In Edible Wild Plants of Eastern North America, Merritt Fernald, the grand botanical man of his day, wrote: The ubiquitous Quack-Grass or Witch-Grass (with scores of other colloquial names) is usually known merely as a persistent and obnoxious weed, most difficult to eradicate and completely eating up the good of the land; but it was shown in the 18th century that it might be eaten if one cared to utilize it. Thus the British botanist, Withering, wrote: ‘the roots dried and ground to meal have been used to make bread in years of scarcity.'”
Flour from the roots, not exactly what one might expect to learn. Daniel Moerman in his Native American Food Plants mentions seven species used as grain by the natives including E. repens. Also listed were: Elymus canadensis var. candensis, Elymus elymoides, Elymus glaucus, Elymus glaucus ssp. glaucus, Elymus multisetus, and Elymus sibiricus. Dr. Couplan in his Encyclopedia of Edible Plants of North America adds Elymus condensatus, Elymus triticoides, and Elymus canadensis (without the variation.) In Cornucopia II E. canadensis is reported as an important food for the Paiute. It also reports E. triticoides were parched and ground into a fine meal called pinole. It was eaten as porridge or in cakes and drinks. The book also warns that hair on the grain must be singed off before it is used as food. Quack Grass is not a large producer of grain, perhaps only 25 seeds per plant. The starchy root is more attractive from a foraging point of view.
Also called Couch Grass, Quitch, Twitch, Witchgrass and a couple of dozen other common names, it came to North America from Europe around 1818. Botanically, as one might expect, it has has several names: Agropyon repens, Elytrigia repens, Elytrigia vaillantiana, Triticul repens, Triticum vaillantianum, and most recently Elymus repens (EL-ih-mus REP-inns) which understandably translated means Low Growing Wild Millet. Elymus is Dead Latin’s version of an old Greek word for Millet (Elymos) which comes from Elgo which means to cover referring to the lemma and palea which tightly cover the seed. In botanical English it is often referred to as Wild Rye. In Greek mythology Elymus is also the natural son of Anchises and brother of Eryx; one of the Trojans who fled from Troy to Sicily. With the help of Aeneas they built the cities of Aegesta and Elymé. The Trojans who settled in that part of Sicily called themselves Elymi, after Elymus. He was also a man from Lemnos killed by Gorge when the women there killed all the males on the island. I know a family from Lemnos. So the he’s and she’s must have patched things up since then.

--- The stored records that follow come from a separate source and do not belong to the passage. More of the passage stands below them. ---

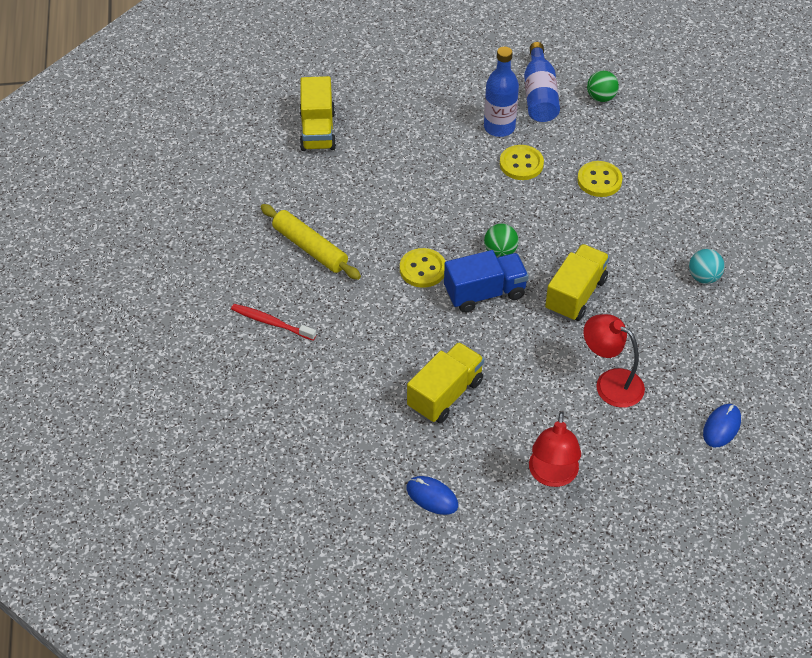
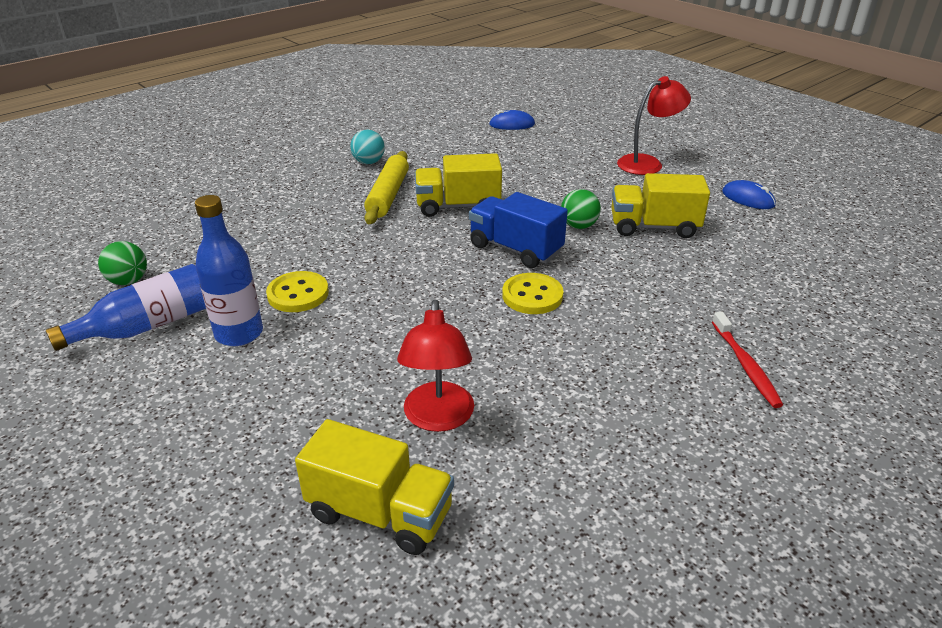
camera: 125 degrees left, 15 degrees down
(310, 248) = (607, 393): yellow rolling pin -> yellow rolling pin (388, 195)
(318, 130) = (380, 513): yellow truck -> yellow truck turned 60 degrees clockwise
(432, 497) = (748, 199): blue mouse -> blue mouse turned 45 degrees counterclockwise
(500, 252) = (450, 260): green ball -> green ball (578, 226)
(599, 180) = (284, 240): yellow button -> none
(610, 383) = (531, 167): red lamp -> red lamp (438, 418)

Quack Grass seed is some 12% oil and has 3 to 8% triticin, which is related to inulin which might make it suitable for diabetic use. On digestion triticin releases fructose; mucilage (10%); saponins; sugar alcohols (mannitol, inositol, 2% to 3%); essential oil with polyacetylenes or carvone (0.01% to 0.05%); small amounts of vanilloside (vanillin monoglucoside), vanillin, and phenolcarboxylic acids; silicic acid; and silicates.
Green Deane’s “Itemized” Plant Profile: Quack Grass
IDENTIFICATION: Elymus repens: A perennial grass from rhizomes reaching 3 1/2 feet in height. Leaves, 1 1/2 to 12 inches long, very skinny, under 1/2 inch. Blue green leaves may or may not have hairs on the upper surfaces, lower leaf hairless. Short membranous ligule, narrow auricles that clasp the sheath, the quickest and easiest element of identification. Seed head a long, narrow spike with many individual spikelets arranged in two rows along the stem. Spikes 2 to 8 inches long, seeds with awns. To separate it from other grasses look for the auricles, rhizomes, and a long, narrow spike for a seed head.
TIME OF YEAR: Can flower spring to fall.
ENVIRONMENT: Crop fields, turfgrass, lawns, nurseries, moist meadows, urban landscapes, disturbed areas.
METHOD OF PREPARATION: Grain winnowed, singed, used for flour porridge. Roots dried and ground, used like flour.